Bidirectional encoding of integer identifiers into RFC 9562 Version 8 UUIDs.
This repository contains the algorithm specification, canonical test vectors, and implementation guidance for IntToUuid — an encoding scheme that converts a non-negative 64-bit integer and an optional 32-bit namespace into a valid, deterministic, reversible UUID.
IntToUuid encodes auto-incrementing database IDs as non-sequential UUIDs for use in public-facing contexts (APIs, URLs, external references) where exposing raw integer identifiers would be undesirable. The encoding is performed at runtime and is fully reversible — the UUID does not need to be stored or indexed alongside the original integer.
The algorithm uses XXH3 (64-bit) as its hash primitive, XOR-based obfuscation for the id and namespace values, and a deterministic seed that doubles as a checksum for decode-time validation. The output is a standard RFC 9562 Version 8 UUID, recognized by any compliant UUID parser.
- Deterministic: The same (id, namespace) pair always produces the same UUID.
- Reversible: Any UUID produced by the algorithm decodes to the original values.
- Non-sequential: Consecutive IDs produce visually unrelated UUIDs.
- Self-validating: Decoding detects UUIDs not produced by this algorithm.
The integer values are encoded, not encrypted. A party with knowledge of this specification can recover the original values. This scheme mitigates casual user-enumeration attacks but does not provide cryptographic security.
The full algorithm specification is in SPECIFICATION.md.
It covers input constraints, the encoding and decoding algorithms, UUID field
layout, seed computation, validation, error conditions, and security
considerations.
The test-vectors.json file contains 36 canonical test
vectors generated by the
PHP reference implementation.
Conforming implementations MUST reproduce these vectors exactly.
The vectors cover zero values, small identifiers, namespace variations, 32-bit boundary values, large identifiers, and maximum value combinations.
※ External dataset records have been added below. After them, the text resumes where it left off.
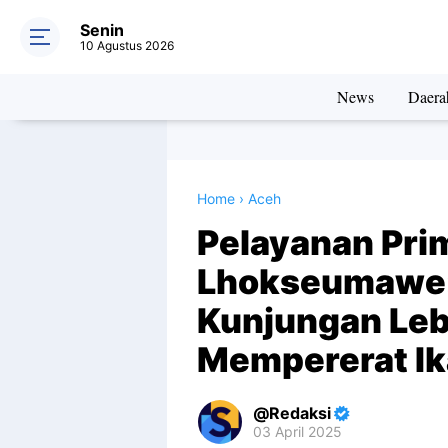
Senin
10 Agustus 2026
News
Daera
Home
›
Aceh
Pelayanan Pri
Lhokseumawe: 
Kunjungan Leb
Mempererat Ik
Redaksi
03 April 2025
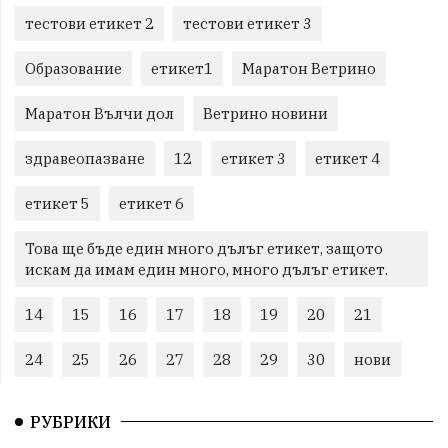
тестови етикет 2
тестови етикет 3
Образование
етикет1
Маратон Ветрино
Маратон Вълчи дол
Ветрино новини
здравеопазване
12
етикет 3
етикет 4
етикет 5
етикет 6
Това ще бъде един много дълъг етикет, защото
искам да имам един много, много дълъг етикет.
14
15
16
17
18
19
20
21
24
25
26
27
28
29
30
нови
РУБРИКИ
See Appendix A of the specification for the full annotated listing.
The following recommendations are intended for authors of new implementations in any language.
Rather than passing raw integer scalars into encode/decode functions, wrap the id and namespace in a dedicated value object (or struct, record, data class, etc.) that enforces the input constraints at construction time:
idMUST be a non-negative integer, maximum 9,223,372,036,854,775,807 (2⁶³ − 1).namespaceMUST be a non-negative integer, maximum 4,294,967,295 (2³² − 1).namespacedefaults to 0 when not specified.
This ensures invalid values are rejected early with a clear error, regardless of
whether the caller intends to encode immediately or pass the value around first.
It also simplifies the return value when decoding a UUID object (or string) into
id and namespace integers.
The PHP reference implementation uses an IntegerId class for this purpose.
The single most common source of cross-language incompatibility is the byte order of the XXH3 digest. The 64-bit hash integer MUST be serialized as big-endian bytes before use in XOR operations. Verify your implementation against the reference value before running the full test vector suite:
XXH3_64bits("hello, world") = 0x302cd5fba73d006c
As 8 big-endian bytes: 30 2c d5 fb a7 3d 00 6c
When encoding the namespace, the hash output is 8 bytes but the namespace is only 4 bytes. The XOR MUST use only the first 4 bytes of the hash. Some languages (like PHP) handle this implicitly; most require explicit slicing.
All integer-to-bytes conversions use unsigned big-endian (network byte order) encoding. This applies to both the id (64-bit) and namespace (32-bit), as well as the seed and intermediate hash extractions.
The decode function should return the same value object type used for encoding
input, establishing a symmetry where decode(encode(integerId)) returns an
equivalent value object.
| Language | Package | Status |
|---|---|---|
| PHP | wickedbyte/int-to-uuid | Reference Implementation |
If you have written a conforming implementation and would like it listed here,
please open a pull request adding it to the table above. Implementations should
pass all test vectors in test-vectors.json and note any
deviations from the specification (e.g., extended id range for unsigned 64-bit
languages).
Contributions to the specification and test vectors are welcome. Please open an issue for discussion before submitting changes to the algorithm itself, as any modification requires updating all existing implementations.